* Quoted text:
☆ ☆ ☆ ☆ ☆

# 008-001-schrodinger-equation-a-simple-derivation.ipynb

In [1]:
from sympy import *
from sympy.physics.quantum.constants import hbar
from xv.util import listAttr

In [2]:
E, KE, PE, v, p, psi, x, t = symbols('E, KE, PE, v, p, psi, x, t')
m, u, k, omega, lamda, h, f = symbols('m, u, k, omega, lamda, h, f', constant = True)

In [3]:
valOfE = Eq(E, KE + PE)
display(valOfE)

$\displaystyle E = KE + PE$
In [4]:
valOfE = Eq(E, m*v**2/2 + u)
display(valOfE)

$\displaystyle E = \frac{m v^{2}}{2} + u$
In [5]:
valOfP = Eq(p, m*v)
display(valOfP)

$\displaystyle p = m v$
In [6]:
valOfKE = Eq(m*v**2/2, p**2/(2*m))
display(valOfKE)

$\displaystyle \frac{m v^{2}}{2} = \frac{p^{2}}{2 m}$
In [7]:
valOfE = Eq(E, p**2/(2*m) + u)
display(valOfE)

$\displaystyle E = u + \frac{p^{2}}{2 m}$
In [8]:
valOfPsi = Eq(psi, exp(I*(k*x - omega*t)))
display(valOfPsi)

$\displaystyle \psi = e^{i \left(k x - \omega t\right)}$
In [9]:
Eq(exp(I*(k*x - omega*t)), cos(k*x - omega*t) + I*sin(k*x - omega*t))

Out[9]:
$\displaystyle e^{i \left(k x - \omega t\right)} = i \sin{\left(k x - \omega t \right)} + \cos{\left(k x - \omega t \right)}$
In [10]:
diffOfPsi_WRO_X = Eq(Eq(Derivative(psi, x), Derivative(exp(I*(k*x - omega*t)), x).doit()), I*k*psi, evaluate = False)
display(diffOfPsi_WRO_X)

$\displaystyle \frac{d}{d x} \psi = i k e^{i \left(k x - \omega t\right)} = i k \psi$
In [11]:
diff2OfPsi_WRO_X = Eq(Eq(Derivative(psi, x, 2), Derivative(exp(I*(k*x - omega*t)), x, 2).doit()), (I*k)**2*psi, evaluate = False)

☆ ☆ ☆ ☆ ☆

* Extracted entries:

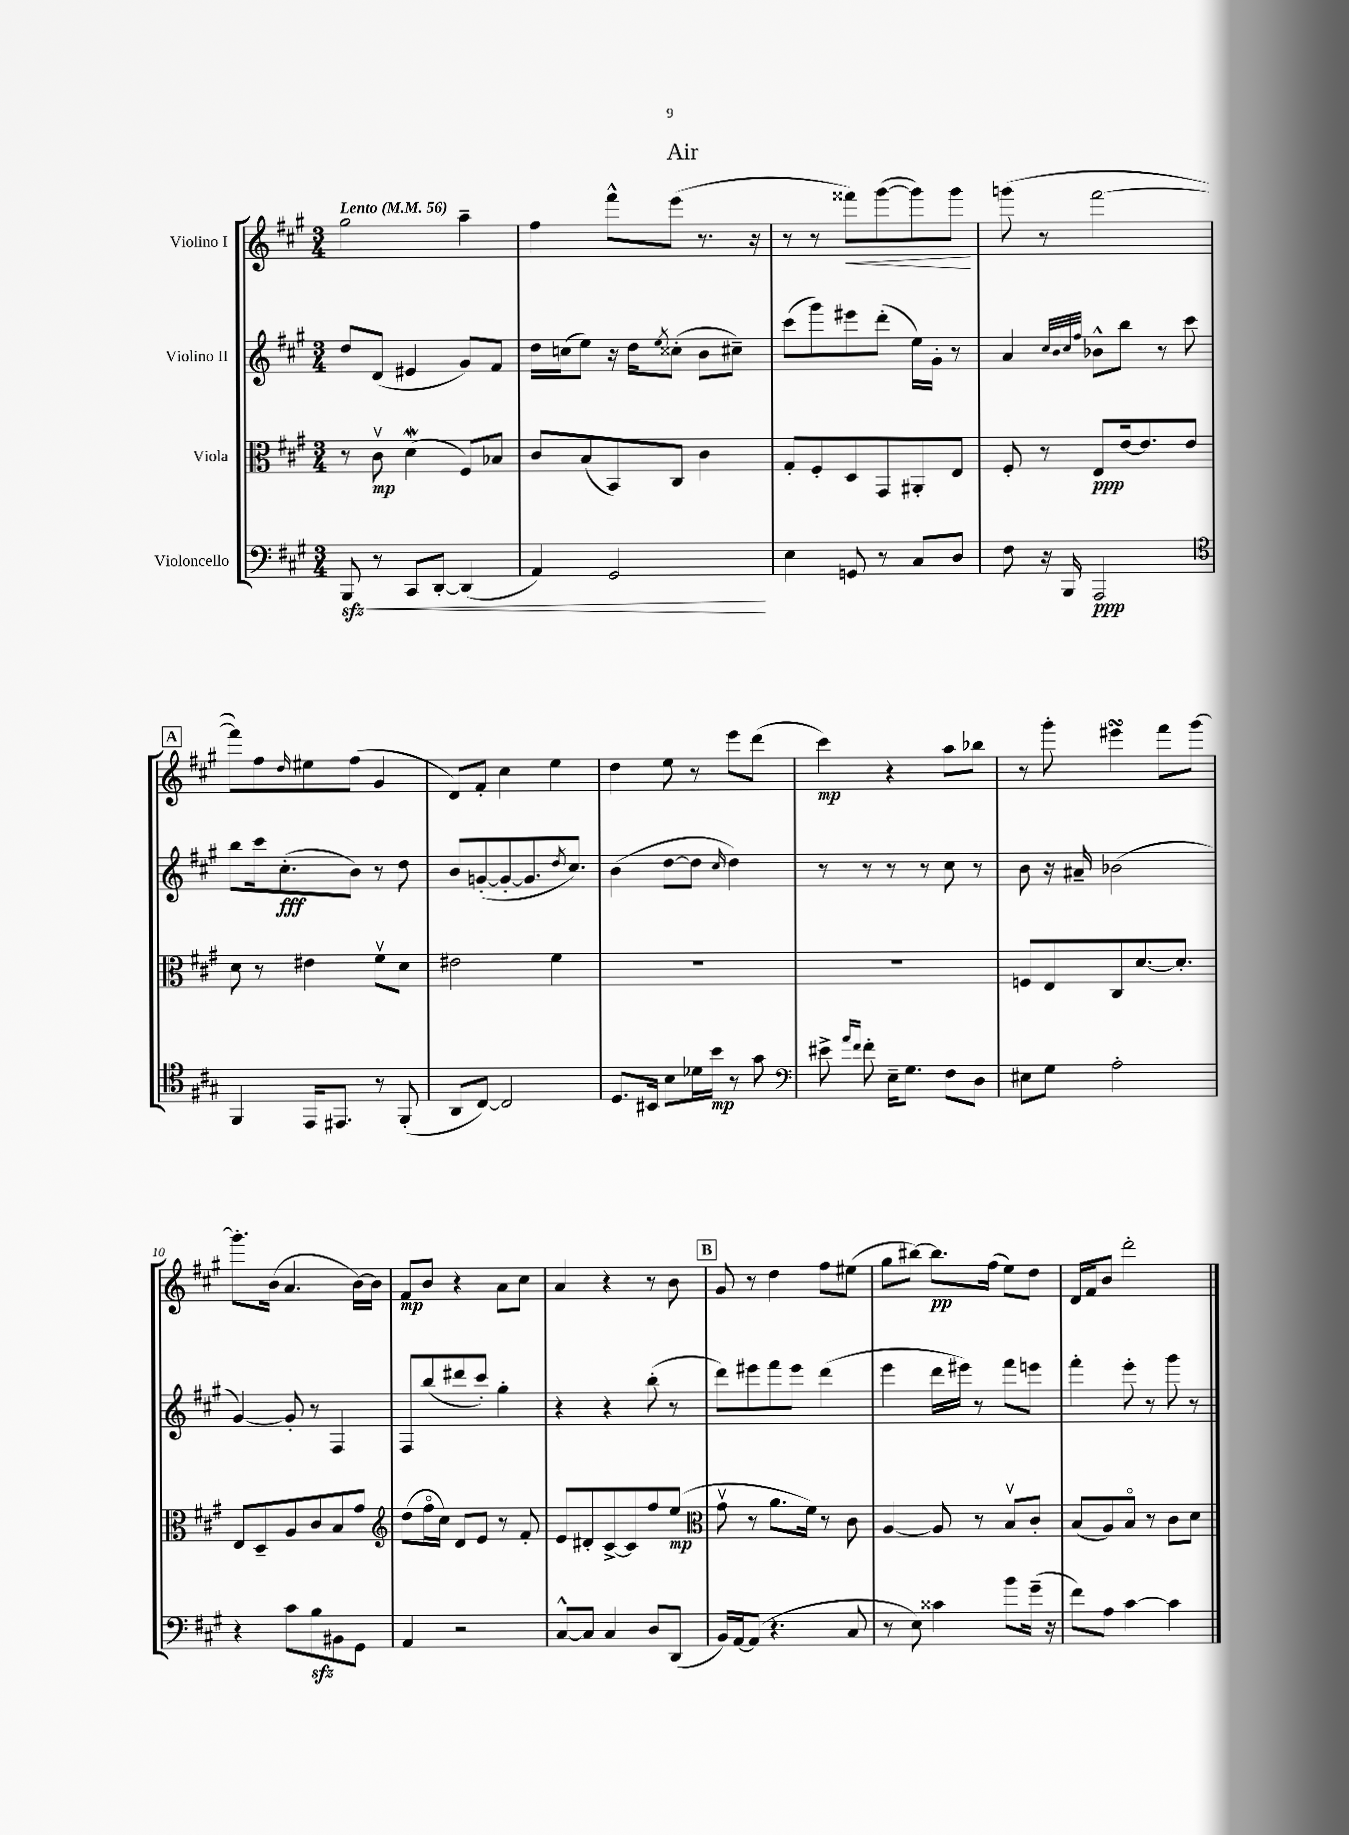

**kern	**dynam	**kern	**dynam	**kern	**dynam	**kern	**dynam
*part4	*part4	*part3	*part3	*part2	*part2	*part1	*part1
*staff4	*staff4	*staff3	*staff3	*staff2	*staff2	*staff1	*staff1
*I"Violoncello	*	*I"Viola	*	*I"Violino II	*	*I"Violino I	*
*clefF4	*	*clefC3	*	*clefG2	*	*clefG2	*
*k[f#c#g#]	*	*k[f#c#g#]	*	*k[f#c#g#]	*	*k[f#c#g#]	*
*M3/4	*	*M3/4	*	*M3/4	*	*M3/4	*
*MM56	*	*MM56	*	*MM56	*	*MM56	*
=1	=1	=1	=1	=1	=1	=1	=1
!	!	!	!	!	!	!LO:TX:a:B:t=Lento	!
!	!LO:HP:b	!	!	!	!	!	!
8BBBzz/	<	8r	.	8dd/L	.	2gg#\	.
8r	.	8c#v\	mp	(8d/J	.	.	.
8CC#/L	.	(4dw\	.	4e#X/	.	.	.
[8DD'/J	.	.	.	.	.	.	.
(4DD/]	.	8F#/L)	.	8g#/L)	.	4aa~\	.
.	.	8B-X/J	.	8f#/J	.	.	.
=2	=2	=2	=2	=2	=2	=2	=2
4AA/)	.	8c#/L	.	16dd\LL	.	4ff#\	.
.	.	.	.	(16ccn\J	.	.	.
.	.	(8B/	.	8ee\J)	.	.	.
2GG#/	.	8BB/)	.	16r	.	8fff#^^\L	.
.	.	.	.	16dd\KL	.	.	.
.	.	.	.	8qee/	.	.	.
.	.	8C#/J	.	(8cc##X'\J	.	(8eee\J	.
.	.	4c#\	.	8b\L	.	8.r	.
.	.	.	.	8cc#X~\J)	.	.	.
.	.	.	.	.	.	16r	.
.	[	.	.	.	.	.	.
=3	=3	=3	=3	=3	=3	=3	=3
4E\	.	8G#'/L	.	(8ccc#\L	.	8r	.
.	.	8F#'/	.	8ggg#\)	.	8r	.
!	!	!	!	!	!	!	!LO:HP:b
8GGn/	.	8D/	.	8eee#X\	.	8fff##X\L)	<
8r	.	8GG#/	.	(8ddd'\J	.	([8ggg#\	.
8C#/L	.	8AA#X'/	.	16ee\LL)	.	8ggg#\])	.
.	.	.	.	16g#'\JJ	.	.	.
8D/J	.	8E/J	.	8r	.	8ggg#\J	.
.	.	.	.	.	.	.	[
=4	=4	=4	=4	=4	=4	=4	=4
8F#\	.	8F#'/	.	4a/	.	(8gggn\	.
16r	.	8r	.	.	.	8r	.
16BBB/	.	.	.	.	.	.	.
.	.	.	.	32qqcc#/LLL	.	.	.
.	.	.	.	32qqb/	.	.	.
.	.	.	.	32qqcc#/	.	.	.
.	.	.	.	32qqff#/JJJ	.	.	.
2AAA/	ppp	8E/L	ppp	8b-X^^\L	.	[2fff#\	.
.	.	[16e/k	.	8bb\J	.	.	.
.	.	8.e/]	.	.	.	.	.
.	.	.	.	8r	.	.	.
.	.	8e/J	.	8ccc#\	.	.	.
!!LO:LB:g=z
!!LO:REH:place=s1:t=A
=5	=5	=5	=5	=5	=5	=5	=5
*clefC4	*	*	*	*	*	*	*
4FF#/	.	8d\	.	8bb\L	.	8fff#\L])	.
.	.	8r	.	16ccc#\k	.	8ff#\	.
.	.	.	.	(8.cc#'\	fff	.	.
.	.	.	.	.	.	16qqdd/	.
16EE/KL	.	4e#X\	.	.	.	8ee#X\	.
8.EE#X/J	.	.	.	.	.	.	.
.	.	.	.	8b\J)	.	(8ff#\J	.
8r	.	8f#v\L	.	8r	.	4g#/	.
(8FF#'/	.	8d\J	.	8dd\	.	.	.
=6	=6	=6	=6	=6	=6	=6	=6
8AA/L	.	2e#X\	.	8b/L	.	8d/L)	.
[8C#/J)	.	.	.	([8gn'/	.	8f#'/J	.
2C#/]	.	.	.	8g'/_	.	4cc#\	.
.	.	.	.	8.g/]	.	.	.
.	.	4f#\	.	.	.	4ee\	.
.	.	.	.	8qdd/	.	.	.
.	.	.	.	8.cc#/J)	.	.	.
=7	=7	=7	=7	=7	=7	=7	=7
8.D/L	.	2.r	.	(4b\	.	4dd\	.
16BB#X/Jk	.	.	.	.	.	.	.
8B\L	.	.	.	[8dd\L	.	8ee\	.
16d-X\L	.	.	.	8dd\J]	.	8r	.
16b\JJ	mp	.	.	.	.	.	.
.	.	.	.	16qqcc#/	.	.	.
8r	.	.	.	4dd\)	.	8eee\L	.
8g#\	.	.	.	.	.	(8ddd\J	.
=8	=8	=8	=8	=8	=8	=8	=8
*clefF4	*	*	*	*	*	*	*
8e#X^\	.	2.r	.	8r	.	4ccc#\)	mp
16qqa/LL	.	.	.	.	.	.	.
16qqf#/JJ	.	.	.	.	.	.	.
8f#'\	.	.	.	8r	.	.	.
16E~\KL	.	.	.	8r	.	4r	.
8.G#\J	.	.	.	.	.	.	.
.	.	.	.	8r	.	.	.
8F#\L	.	.	.	8cc#\	.	8aa\L	.
8D\J	.	.	.	8r	.	8bb-X\J	.
=9	=9	=9	=9	=9	=9	=9	=9
8E#X\L	.	8Fn/L	.	8b\	.	8r	.
8G#\J	.	8E/	.	16r	.	8ggg#'\	.
.	.	.	.	16a#X~/	.	.	.
2A'\	.	8C#/	.	(2b-X\	.	4eee#XsSsS\	.
.	.	[8.d/	.	.	.	.	.
.	.	.	.	.	.	8fff#\L	.
.	.	8.d'/J]	.	.	.	.	.
.	.	.	.	.	.	[8ggg#\J	.
!!LO:LB:g=z
=10	=10	=10	=10	=10	=10	=10	=10
4r	.	8E/L	.	[4g#/)	.	8.ggg#'\L]	.
.	.	8D~/	.	.	.	.	.
.	.	.	.	.	.	(16b\Jk	.
8c#\L	.	8A/	.	8g#'/]	.	4.a/	.
8Bzz\	.	8c#/	.	8r	.	.	.
8BB#X\	.	8B/	.	4F#/	.	.	.
8GG#\J	.	8g#/J	.	.	.	[16b\LL)	.
.	.	.	.	.	.	16b\JJ]	.
=11	=11	=11	=11	=11	=11	=11	=11
*	*	*clefG2	*	*	*	*	*
4AA/	.	(8dd\L	.	8F#/L	.	8f#/L	mp
.	.	16ff#\L	.	(8bb/	.	8b/J	.
.	.	16cc#\JJ)	.	.	.	.	.
2r	.	8d/L	.	8ddd#X/	.	4r	.
.	.	8e/J	.	8ccc#'/J)	.	.	.
.	.	8r	.	4gg#'\	.	8a\L	.
.	.	8f#'/	.	.	.	8cc#\J	.
=12	=12	=12	=12	=12	=12	=12	=12
[8C#^^/L	.	8e/L	.	4r	.	4a/	.
8C#/J]	.	8d#X'/	.	.	.	.	.
4C#/	.	[8c#^/	.	4r	.	4r	.
.	.	8c#/]	.	.	.	.	.
8D/L	.	8ff#/	.	(8bb'\	.	8r	.
(8DD/J	.	(8ee/J	mp	8r	.	8b\	.
!!LO:REH:place=s1:t=B
=13	=13	=13	=13	=13	=13	=13	=13
*	*	*clefC3	*	*	*	*	*
16BB/LL)	.	8g#v\	.	8ddd\L)	.	8g#/	.
[16AA/J	.	.	.	.	.	.	.
(8AA/J]	.	8r	.	8eee#X\	.	8r	.
4.r	.	8.a\L	.	8fff#\	.	4dd\	.
.	.	.	.	8eee#\J	.	.	.
.	.	16f#\Jk)	.	.	.	.	.
.	.	8r	.	(4ddd\	.	8ff#\L	.
8C#/	.	8c#\	.	.	.	(8ee#X\J	.
=14	=14	=14	=14	=14	=14	=14	=14
8r	.	[4A/	.	4eee\	.	8gg#\L	.
8E\)	.	.	.	.	.	[8bb#X\J)	.
4c##X\	.	8A/]	.	16ddd\LL	.	8.bb#\L]	pp
.	.	.	.	16eee#X\JJ)	.	.	.
.	.	8r	.	8r	.	.	.
.	.	.	.	.	.	(16ff#\Jk	.
8b\L	.	8Bv/L	.	8fff#\L	.	8ee\L)	.
(16g#~\Jk	.	8c#'/J	.	8eeen\J	.	8dd\J	.
16r	.	.	.	.	.	.	.
=15	=15	=15	=15	=15	=15	=15	=15
8f#\L)	.	(8B/L	.	4fff#'\	.	16d/LL	.
.	.	.	.	.	.	16f#/J	.
8A\J	.	8A/)	.	.	.	8b/J	.
[4c#\	.	8B/J	.	8eee'\	.	2ddd'\	.
.	.	8r	.	8r	.	.	.
4c#\]	.	8c#\L	.	8ggg#\	.	.	.
.	.	8d\J	.	8r	.	.	.
==	==	==	==	==	==	==	==
*-	*-	*-	*-	*-	*-	*-	*-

☆ ☆ ☆ ☆ ☆

* Problem statement:
Copy the part of the Schrödinger equation notebook above that opens with the words containing "display(valOfKE)" and closes with "display(valOfPsi)", and replace "valOfE" with "totalEnergy" everywhere it appears in that part.

* Task answer:
display(valOfKE)

$\displaystyle \frac{m v^{2}}{2} = \frac{p^{2}}{2 m}$
In [7]:
totalEnergy = Eq(E, p**2/(2*m) + u)
display(totalEnergy)

$\displaystyle E = u + \frac{p^{2}}{2 m}$
In [8]:
valOfPsi = Eq(psi, exp(I*(k*x - omega*t)))
display(valOfPsi)